Ternyata ocehan mantan bendahara Partai Demokrat itu menjadi semacam kutukan, karena selalu memakan korban karena ada buktinya. KPK akhirnya menahan mantan ketua umum Partai Demokrat. Apalagi ada dugaan korupsi yang melibatkan mantan ketua umum Partai Demokrat tidak hanya untuk kepentingan pribadi, juga untuk kepentingan pemenangan sewaktu pemilihan ketua umum dalam perhelatan besar Partai Demokrat.
Bila sangkaan ini bisa dibuktikan di pengadilan, pastilah akan banyak kader Partai Demokrat yang terseret dan terjerembab. Apalagi sang mantan ketua umum Partai Demokrat dan para pendukungnya juga sudah sangat mempersoalkan kemungkinan keterlibatan sekjen Partai Demokrat yang juga putra Presiden SBY.
Kasus yang bermula dari bendahara, kemudian menjadi mantan bendahara Partai Demokrat bagai penyakit campak yang kemudian menulari kader Partai Demokrat yang duduk dilembaga eksekutif, sampai ketua umum Partai Demokrat, sungguh menegaskan betapa kuasa sangat koruptif. Jejaring kuasa itu seakan bagai gurita rakus yang melahap apa saja.

> **Baris yang Diberikan**:
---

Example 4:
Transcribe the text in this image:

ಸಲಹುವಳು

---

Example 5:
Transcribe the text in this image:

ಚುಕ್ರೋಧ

> **Daftar Tugas**:
(1) Tentukan apakah setiap pernyataan berikut sesuai dengan teks bacaan, lalu jawab ya atau tidak disertai kutipan kata-kata penentunya dari teks: (a) KPK menahan mantan ketua umum Partai Demokrat; (b) dugaan korupsi mantan ketua umum Partai Demokrat hanya untuk kepentingan pribadi; (c) sekjen Partai Demokrat adalah putra Presiden SBY.
(2) Jawab pertanyaan berikut berdasarkan teks bacaan:
(a) Lembaga apa yang menahan mantan ketua umum Partai Demokrat?
(b) Apa yang akan dialami banyak kader Partai Demokrat bila sangkaan dapat dibuktikan di pengadilan?
(c) Jejaring kuasa diumpamakan seperti apa?

> **Jawaban per Tugas**:
(1)
(a) Ya: "KPK akhirnya menahan mantan ketua umum Partai Demokrat."
(b) Tidak: "tidak hanya untuk kepentingan pribadi, juga untuk kepentingan pemenangan sewaktu pemilihan ketua umum"
(c) Ya: "sekjen Partai Demokrat yang juga putra Presiden SBY"

(2)
(a) KPK.
(b) Banyak kader akan terseret dan terjerembab.
(c) Seperti gurita rakus yang melahap apa saja.